## What the task asks
In your copy, each record should read exactly as it does below, and no pictures should be present.

(Rendered images with source text)
-------------------------
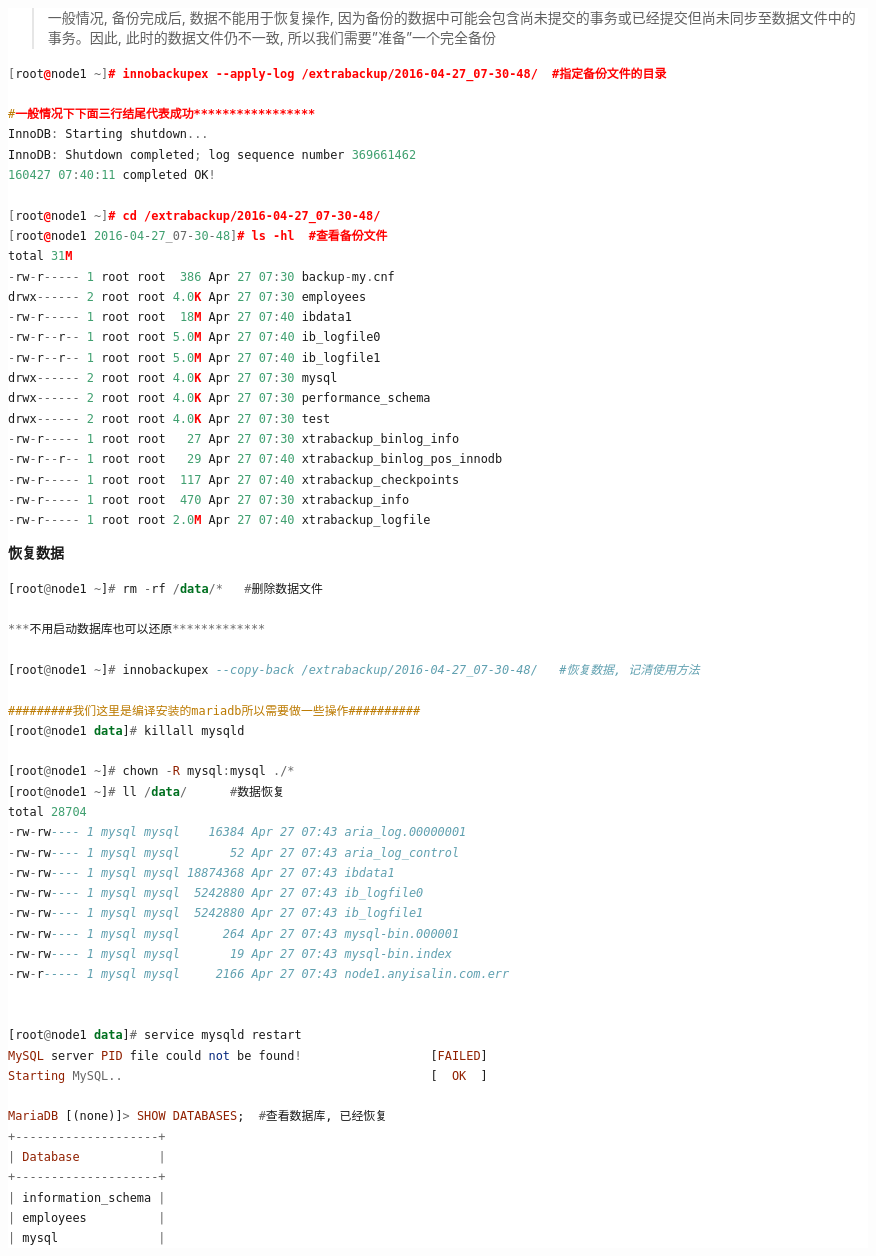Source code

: > 一般情况, 备份完成后, 数据不能用于恢复操作, 因为备份的数据中可能会包含尚未提交的事务或已经提交但尚未同步至数据文件中的事务。因此, 此时的数据文件仍不一致, 所以我们需要”准备”一个完全备份

```cpp
[root@node1 ~]# innobackupex --apply-log /extrabackup/2016-04-27_07-30-48/  #指定备份文件的目录

#一般情况下下面三行结尾代表成功*****************
InnoDB: Starting shutdown...
InnoDB: Shutdown completed; log sequence number 369661462
160427 07:40:11 completed OK!

[root@node1 ~]# cd /extrabackup/2016-04-27_07-30-48/
[root@node1 2016-04-27_07-30-48]# ls -hl  #查看备份文件
total 31M
-rw-r----- 1 root root  386 Apr 27 07:30 backup-my.cnf
drwx------ 2 root root 4.0K Apr 27 07:30 employees
-rw-r----- 1 root root  18M Apr 27 07:40 ibdata1
-rw-r--r-- 1 root root 5.0M Apr 27 07:40 ib_logfile0
-rw-r--r-- 1 root root 5.0M Apr 27 07:40 ib_logfile1
drwx------ 2 root root 4.0K Apr 27 07:30 mysql
drwx------ 2 root root 4.0K Apr 27 07:30 performance_schema
drwx------ 2 root root 4.0K Apr 27 07:30 test
-rw-r----- 1 root root   27 Apr 27 07:30 xtrabackup_binlog_info
-rw-r--r-- 1 root root   29 Apr 27 07:40 xtrabackup_binlog_pos_innodb
-rw-r----- 1 root root  117 Apr 27 07:40 xtrabackup_checkpoints
-rw-r----- 1 root root  470 Apr 27 07:30 xtrabackup_info
-rw-r----- 1 root root 2.0M Apr 27 07:40 xtrabackup_logfile
```

**恢复数据**

```haskell
[root@node1 ~]# rm -rf /data/*   #删除数据文件

***不用启动数据库也可以还原*************

[root@node1 ~]# innobackupex --copy-back /extrabackup/2016-04-27_07-30-48/   #恢复数据, 记清使用方法

#########我们这里是编译安装的mariadb所以需要做一些操作##########
[root@node1 data]# killall mysqld

[root@node1 ~]# chown -R mysql:mysql ./* 
[root@node1 ~]# ll /data/      #数据恢复
total 28704
-rw-rw---- 1 mysql mysql    16384 Apr 27 07:43 aria_log.00000001
-rw-rw---- 1 mysql mysql       52 Apr 27 07:43 aria_log_control
-rw-rw---- 1 mysql mysql 18874368 Apr 27 07:43 ibdata1
-rw-rw---- 1 mysql mysql  5242880 Apr 27 07:43 ib_logfile0
-rw-rw---- 1 mysql mysql  5242880 Apr 27 07:43 ib_logfile1
-rw-rw---- 1 mysql mysql      264 Apr 27 07:43 mysql-bin.000001
-rw-rw---- 1 mysql mysql       19 Apr 27 07:43 mysql-bin.index
-rw-r----- 1 mysql mysql     2166 Apr 27 07:43 node1.anyisalin.com.err


[root@node1 data]# service mysqld restart
MySQL server PID file could not be found!                  [FAILED]
Starting MySQL..                                           [  OK  ]

MariaDB [(none)]> SHOW DATABASES;  #查看数据库, 已经恢复
+--------------------+
| Database           |
+--------------------+
| information_schema |
| employees          |
| mysql              |
```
-------------------------
## Task result
Source code

: > 一般情况, 备份完成后, 数据不能用于恢复操作, 因为备份的数据中可能会包含尚未提交的事务或已经提交但尚未同步至数据文件中的事务。因此, 此时的数据文件仍不一致, 所以我们需要”准备”一个完全备份

```cpp
[root@node1 ~]# innobackupex --apply-log /extrabackup/2016-04-27_07-30-48/  #指定备份文件的目录

#一般情况下下面三行结尾代表成功*****************
InnoDB: Starting shutdown...
InnoDB: Shutdown completed; log sequence number 369661462
160427 07:40:11 completed OK!

[root@node1 ~]# cd /extrabackup/2016-04-27_07-30-48/
[root@node1 2016-04-27_07-30-48]# ls -hl  #查看备份文件
total 31M
-rw-r----- 1 root root  386 Apr 27 07:30 backup-my.cnf
drwx------ 2 root root 4.0K Apr 27 07:30 employees
-rw-r----- 1 root root  18M Apr 27 07:40 ibdata1
-rw-r--r-- 1 root root 5.0M Apr 27 07:40 ib_logfile0
-rw-r--r-- 1 root root 5.0M Apr 27 07:40 ib_logfile1
drwx------ 2 root root 4.0K Apr 27 07:30 mysql
drwx------ 2 root root 4.0K Apr 27 07:30 performance_schema
drwx------ 2 root root 4.0K Apr 27 07:30 test
-rw-r----- 1 root root   27 Apr 27 07:30 xtrabackup_binlog_info
-rw-r--r-- 1 root root   29 Apr 27 07:40 xtrabackup_binlog_pos_innodb
-rw-r----- 1 root root  117 Apr 27 07:40 xtrabackup_checkpoints
-rw-r----- 1 root root  470 Apr 27 07:30 xtrabackup_info
-rw-r----- 1 root root 2.0M Apr 27 07:40 xtrabackup_logfile
```

**恢复数据**

```haskell
[root@node1 ~]# rm -rf /data/*   #删除数据文件

***不用启动数据库也可以还原*************

[root@node1 ~]# innobackupex --copy-back /extrabackup/2016-04-27_07-30-48/   #恢复数据, 记清使用方法

#########我们这里是编译安装的mariadb所以需要做一些操作##########
[root@node1 data]# killall mysqld

[root@node1 ~]# chown -R mysql:mysql ./* 
[root@node1 ~]# ll /data/      #数据恢复
total 28704
-rw-rw---- 1 mysql mysql    16384 Apr 27 07:43 aria_log.00000001
-rw-rw---- 1 mysql mysql       52 Apr 27 07:43 aria_log_control
-rw-rw---- 1 mysql mysql 18874368 Apr 27 07:43 ibdata1
-rw-rw---- 1 mysql mysql  5242880 Apr 27 07:43 ib_logfile0
-rw-rw---- 1 mysql mysql  5242880 Apr 27 07:43 ib_logfile1
-rw-rw---- 1 mysql mysql      264 Apr 27 07:43 mysql-bin.000001
-rw-rw---- 1 mysql mysql       19 Apr 27 07:43 mysql-bin.index
-rw-r----- 1 mysql mysql     2166 Apr 27 07:43 node1.anyisalin.com.err


[root@node1 data]# service mysqld restart
MySQL server PID file could not be found!                  [FAILED]
Starting MySQL..                                           [  OK  ]

MariaDB [(none)]> SHOW DATABASES;  #查看数据库, 已经恢复
+--------------------+
| Database           |
+--------------------+
| information_schema |
| employees          |
| mysql              |
```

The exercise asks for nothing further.